Mr Kajwang’ on the other hand, has been accused of impropriety in that he issued work permits to foreigners whose professions are available locally, totally against the advice of his permanent secretary and director of Immigration Services.

Likewise he has denied any wrongdoing. Mr Kenyatta has, however, not  used the word “discretion” but Kajwang’ was quick to invoke it.

The fundamental objective of allowing ministers and senior public servants discretionary powers is purely to support wider public interest.For Parliament which confers that discretion, can never be taken to have intended to give a power to act in bad faith or to abuse power. If an act is to be done according to the discretion of a minister, it should follow the rules of reason and justice, not private opinion.

For Mr Kajwang’ to have met the applicants in person reeks with a decision informed by private opinion.In his own words, he is “like an appellate judge with discretion to supreme ministerial decisions”. The discretion of a judge has been discredited as the law of tyrants; especially appellate judges whose decisions settle a matter for good.

Public bodies

But some discretion is necessary, because law cannot anticipate every eventuality or how to decide which law may apply to a given situation. However, all public bodies are under an obligation to show fairness and reasonableness.

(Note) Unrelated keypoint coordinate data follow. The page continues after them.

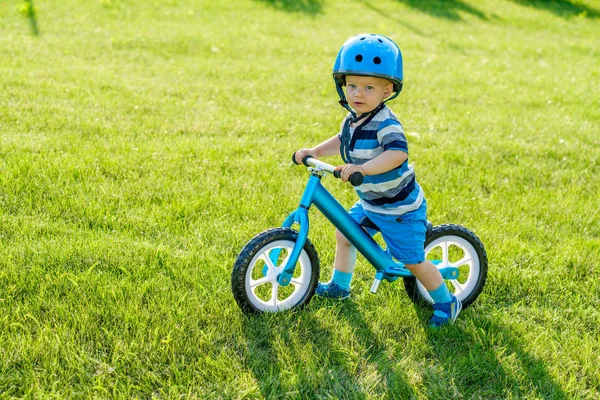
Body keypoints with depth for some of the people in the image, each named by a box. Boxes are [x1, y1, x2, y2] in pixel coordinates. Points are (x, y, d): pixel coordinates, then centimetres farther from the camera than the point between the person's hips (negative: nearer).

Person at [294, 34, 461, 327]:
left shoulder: (385, 123, -27)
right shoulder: (353, 118, 0)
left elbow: (398, 152, -43)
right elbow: (342, 140, 19)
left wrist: (362, 168, -52)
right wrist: (315, 151, 7)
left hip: (398, 207, -8)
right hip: (369, 203, 9)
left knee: (412, 260, 1)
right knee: (344, 234, 18)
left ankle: (446, 303, 22)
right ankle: (339, 286, 39)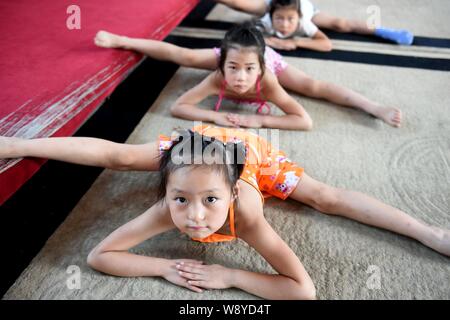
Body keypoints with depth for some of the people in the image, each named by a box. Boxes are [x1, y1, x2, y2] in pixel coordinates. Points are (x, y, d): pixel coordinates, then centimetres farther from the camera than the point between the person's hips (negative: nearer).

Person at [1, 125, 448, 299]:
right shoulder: (166, 208, -40)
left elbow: (304, 289, -41)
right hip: (194, 145, 2)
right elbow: (97, 255, -30)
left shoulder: (245, 214, -45)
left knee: (328, 199, -5)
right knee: (116, 155, 10)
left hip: (249, 150, -1)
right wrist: (166, 267, -42)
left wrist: (228, 275, -43)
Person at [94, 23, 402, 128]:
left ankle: (375, 106, -2)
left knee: (315, 87, -12)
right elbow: (177, 106, -40)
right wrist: (215, 116, -53)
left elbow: (305, 121, -46)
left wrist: (260, 119, -53)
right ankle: (122, 40, 28)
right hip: (231, 51, 1)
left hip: (267, 56, -1)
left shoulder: (266, 81, -46)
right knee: (181, 56, 10)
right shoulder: (219, 77, -44)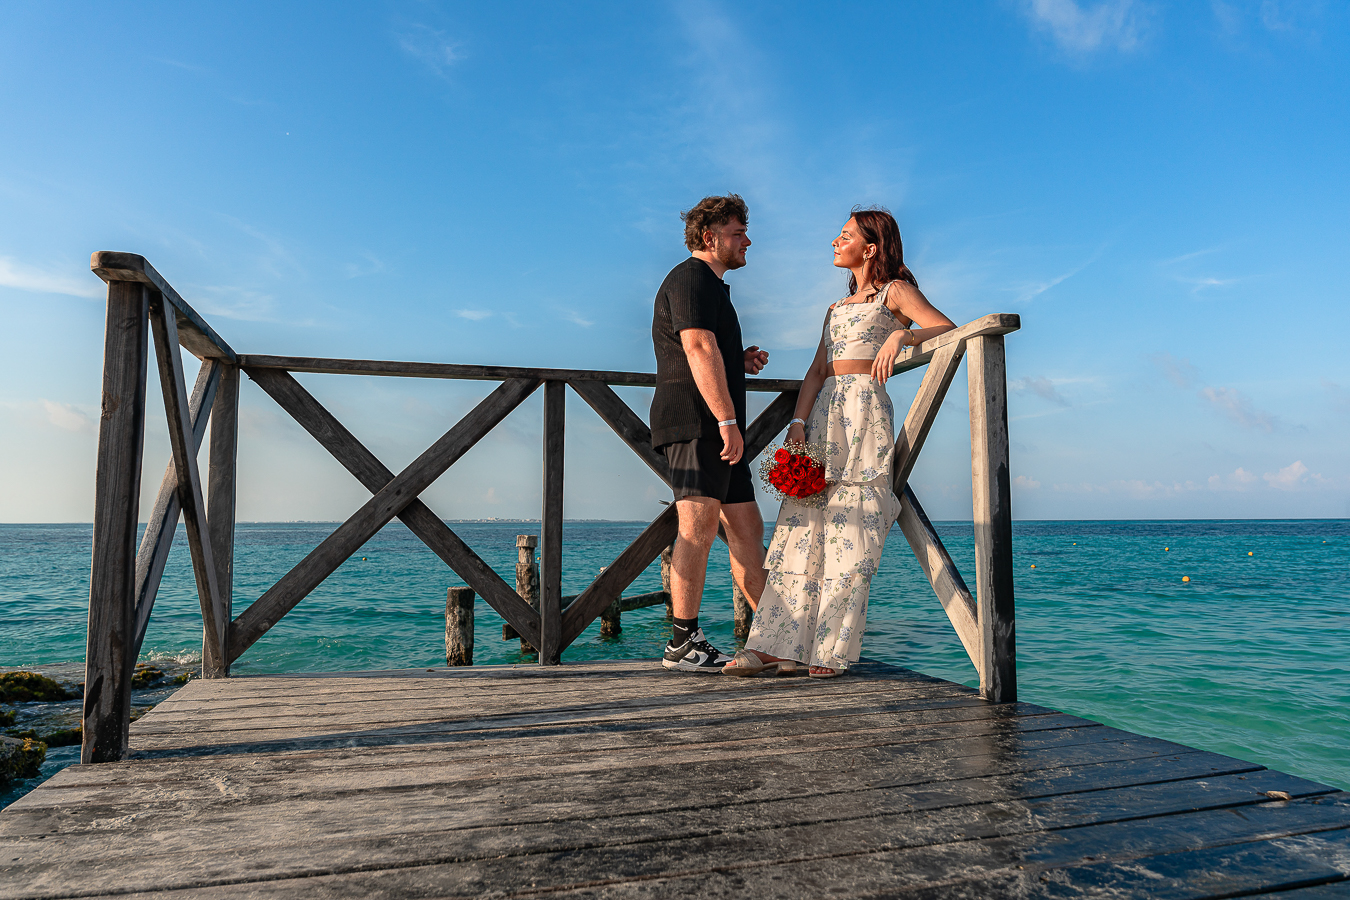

“Unreasonableness” may mean that even though the authority has acted according to the law in the sense that it has not acted on irrelevant grounds or exercised power for an improper purpose, yet it has given more weight to some factors than they deserved as compared with other factors.

Mr Kajwang’ can, therefore, not be heard to say that he has a soft spot for “people who pray” otherwise woes betide this nation when he develops a soft spot for terrorists.

Mr Kenyatta, Mr Kajwang’ and Mr Wako must be investigated.